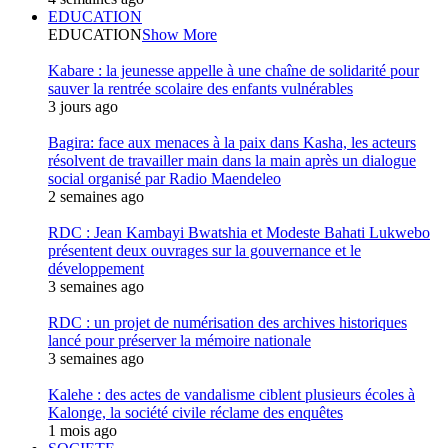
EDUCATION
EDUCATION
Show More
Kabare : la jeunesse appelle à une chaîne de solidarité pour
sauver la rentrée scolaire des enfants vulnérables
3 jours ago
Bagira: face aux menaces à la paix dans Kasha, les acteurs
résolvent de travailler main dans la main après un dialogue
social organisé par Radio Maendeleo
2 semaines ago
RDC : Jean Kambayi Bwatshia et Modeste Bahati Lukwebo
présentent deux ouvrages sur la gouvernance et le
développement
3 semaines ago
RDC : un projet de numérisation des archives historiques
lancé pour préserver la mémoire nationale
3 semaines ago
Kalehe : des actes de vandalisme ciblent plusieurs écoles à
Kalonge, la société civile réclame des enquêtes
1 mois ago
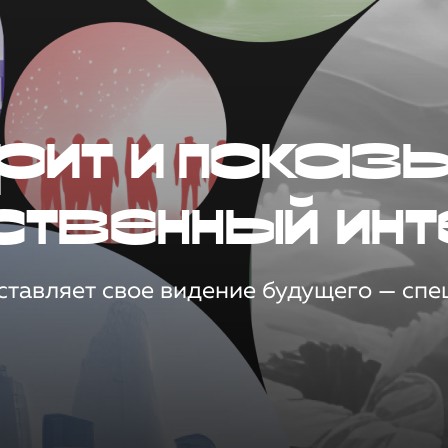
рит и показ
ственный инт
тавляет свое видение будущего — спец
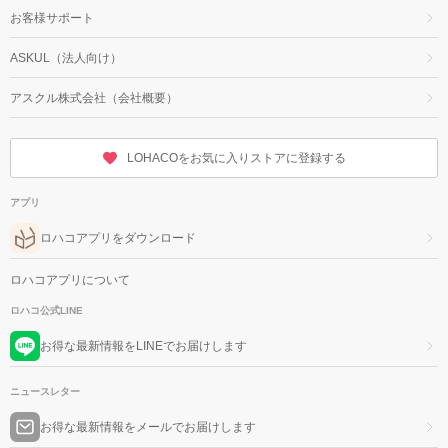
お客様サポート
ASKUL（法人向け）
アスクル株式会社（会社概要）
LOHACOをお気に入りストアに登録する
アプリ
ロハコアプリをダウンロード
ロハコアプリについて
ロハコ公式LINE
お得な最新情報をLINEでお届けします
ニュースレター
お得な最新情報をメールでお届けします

* * *

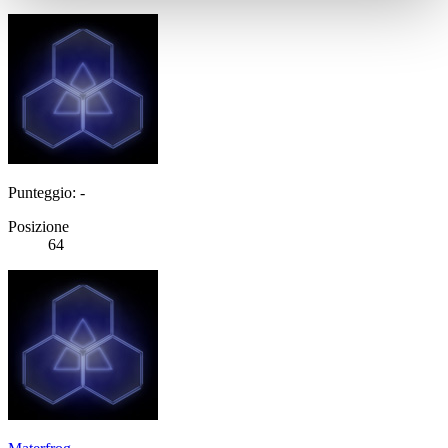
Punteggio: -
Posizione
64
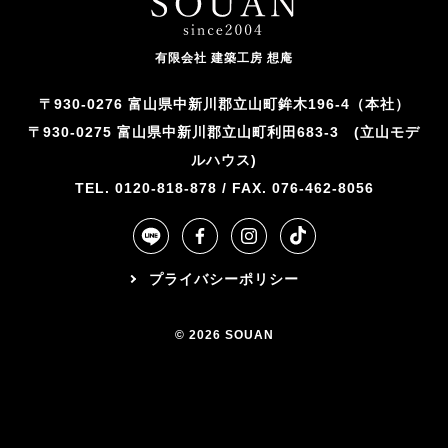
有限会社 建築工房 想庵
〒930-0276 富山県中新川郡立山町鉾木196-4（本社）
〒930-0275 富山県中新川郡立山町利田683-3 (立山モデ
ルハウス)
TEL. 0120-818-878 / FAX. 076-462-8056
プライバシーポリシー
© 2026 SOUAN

## EXERCISE INSTRUCTIONS
Format the lines starting at the one containing "рит и показ" and ending at the one containing "тавляет свое видение будущего — спец" as a JSON list of strings, one string per line, leaving out any blank lines.

## RESULT
[
  "рит и показ",
  "ственный инт",
  "тавляет свое видение будущего — спец"
]